Industrial biotechnology companies involved in biocatalysis will benefit from the discovery of novel enzymes capable of making high-value compounds. Enzymes discovered during this project will be capable of catalysing rapid increases in chemical complexity in mild conditions. The biocatalytic potential of the enzymes will be assessed and thereafter potential partners such as Dr Reddy's, Biocatalysts and Oxford BioTrans will be approached. Novel enzymes will be discovered by Year 2 and potential partners contacted at biocatalysis conferences and network events at this time (e.g. Bioindustry association). Access to these unique enzymes would benefit SME partners and contribute positively to the economic performance of the UK in industrial biotechnology.

Companies working within the field of synthetic biology will benefit from the project as the metabolic reconstitution of Daphniphyllum alkaloids in a heterologous host could become a route for drug discovery and production. The Daphniphyllum alkaloids may be a rich source of pharmaceutical candidates. The best route to alkaloid production is through a synthetic biology approach using heterologous metabolic reconstitution. Initial construction of synthetic biology platforms will occur in Year 3, and at this time companies will be approached at UK Synthetic Biology conferences, through network events and arranged meetings.

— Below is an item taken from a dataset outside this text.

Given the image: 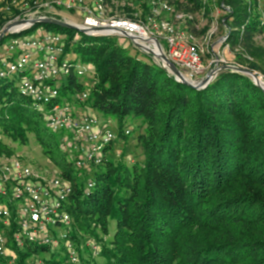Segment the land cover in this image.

Leaf Expression Systems will be approached for partnership for N. benthamiana production. Microbial reconstitution optimisation partners could be Ingenza, Chain Biotech or Synthace. These industrial collaborations will foster the economic competitiveness of the UK in the rapidly growing industry of synthetic biology.

UK and global health will benefit from the discovery of novel antibiotics and novel anticancer compounds. Pharmaceutical companies developing and distributing these compounds benefit economically from new drugs, which in turn benefits the national economy. This project involves the screening of Daphniphyllum alkaloids for antibiotic and anticancer activities. A synthetic biology platform will be developed to produce alkaloids (year 3-4) and compounds will be isolated and screened with collaborators for bioactivities (year 4). If promising bioactivities are observed, further tests will be conducted and pharmaceutical companies will be approached for partnership (years 5+). For further investigation of anti-cancer compounds, national facilities such as the Phenotypic screening centre and Bioscreening Technology Group will be approached for collaboration and contacts within the pharmaceutical industry.

The project involves a close collaboration with Yorkshire Arboretum. I will be using a tree in the arboretum as the key research plant. I will give annual public talks about plant natural products, discussing aspects including poison plants, herbal medicine and benefit sharing. This mutual relationship will benefit the arboretum by providing a scientific and medical use for their collection and from the talks. It also has a wider positive impact on arboreta and botanical gardens in the UK by demonstrating that bioprospecting is possible in the UK by using our rich botanical collections.

The talks in the Yorkshire arboretum will benefit the public by providing information and discussion about plant natural products and it impact on global health, wealth and culture. By combining historical and ethical debate with the science I hope to spark interest in this rich area. I will take a similar approach during annual Pint of Science public discussions in York.